Deposição
Chegou em casa aperreado.
– Dinalva, você viu?
– Viu o que, excelência?
– Estava com ele até hoje de manhã!
– O quê, meu deus?
– Meu mandato.
– Não me diga que o senhor perdeu de novo, vossa indignicência?
– Não é que perdi, menina? Mas eu juro que saí com ele hoje de manhã.
– Não deixou no gabinete?
– Se tivesse deixado lá, não tinha perdido, criatura!
– Vossência não grita comigo não, que já tá sem imunidade!
– Ai, meu deus, e a imunidade foi junto!
– Pois foi. Então o senhor se acalme.
– Faça o seguinte: ligue pra paínho, na Bahia.
– Tá com ele.
– Não. Mas sabe um trabalho porreta pra mode achar.

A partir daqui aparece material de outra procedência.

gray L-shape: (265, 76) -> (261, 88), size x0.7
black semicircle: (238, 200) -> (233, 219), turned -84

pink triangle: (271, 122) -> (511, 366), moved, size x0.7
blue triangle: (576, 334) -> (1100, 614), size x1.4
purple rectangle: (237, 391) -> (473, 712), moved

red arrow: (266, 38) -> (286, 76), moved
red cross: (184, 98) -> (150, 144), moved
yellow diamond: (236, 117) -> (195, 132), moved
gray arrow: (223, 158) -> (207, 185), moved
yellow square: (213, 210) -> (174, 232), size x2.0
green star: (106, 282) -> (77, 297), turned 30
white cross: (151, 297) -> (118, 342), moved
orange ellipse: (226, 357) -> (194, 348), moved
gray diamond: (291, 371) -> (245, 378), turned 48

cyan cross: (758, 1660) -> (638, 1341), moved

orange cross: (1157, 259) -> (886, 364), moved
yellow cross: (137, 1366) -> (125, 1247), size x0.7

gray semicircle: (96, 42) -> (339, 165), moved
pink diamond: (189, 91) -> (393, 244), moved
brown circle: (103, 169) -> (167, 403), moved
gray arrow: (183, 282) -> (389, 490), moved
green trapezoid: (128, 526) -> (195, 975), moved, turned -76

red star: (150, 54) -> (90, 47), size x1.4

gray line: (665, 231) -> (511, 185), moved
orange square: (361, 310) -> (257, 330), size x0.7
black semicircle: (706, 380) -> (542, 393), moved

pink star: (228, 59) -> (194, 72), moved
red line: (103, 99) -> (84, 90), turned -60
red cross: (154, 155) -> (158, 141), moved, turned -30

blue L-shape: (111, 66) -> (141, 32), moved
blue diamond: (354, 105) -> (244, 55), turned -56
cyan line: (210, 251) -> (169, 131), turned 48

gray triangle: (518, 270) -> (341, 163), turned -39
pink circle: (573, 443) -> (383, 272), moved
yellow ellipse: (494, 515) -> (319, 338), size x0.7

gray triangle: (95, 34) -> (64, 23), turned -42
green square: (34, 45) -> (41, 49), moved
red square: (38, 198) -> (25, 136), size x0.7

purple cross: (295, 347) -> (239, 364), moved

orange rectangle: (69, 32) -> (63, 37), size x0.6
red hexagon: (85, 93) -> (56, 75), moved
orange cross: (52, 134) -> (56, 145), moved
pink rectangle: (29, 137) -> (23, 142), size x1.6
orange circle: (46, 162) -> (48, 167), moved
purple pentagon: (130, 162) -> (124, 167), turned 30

– Alô. Excrescência? Aqui é Dinalva… Como vai? Vou bem, sim senhor. Não, perdeu o mandato. Como? É, já virou mania. É mesmo? Então tá. Brigada. Té logo.
– Então?…
– Ele disse que nutre a maior ternura pelo senhor; que acha uma malvadeza o que fizeram, mas que não pode ajudar. Neste momento, está de prontidão para não perder o seu.
– Meu o quê?
– O seu seu não, vossa demência, o seu dele. O mandato.
– Ai meu deus! Já sei: liga pro príncipe! Ele há de me ajudar.
– Sua esquecência me permita: agora quem governa é o sapo. O príncipe está em Paris.
– O que eu faço, Dinalva?
– Eu disse que renunciasse. Não quis me escutar. Agora espere e candidate-se.
– Qual é a próxima.
– Deixa ver… de síndico, daqui a dois meses.
– Não tem nada melhorzinho.
– O senhor está impedido por oito anos, vossa maledicência. Só síndico. Aproveita.
– Não. De síndico eu não quero!… O que cê está fazendo, Dinalva?
– As malas.
– Vai pra onde?
– Eu, pra lugar nenhum. Taqui o passe. Ah: toma – pro lanche.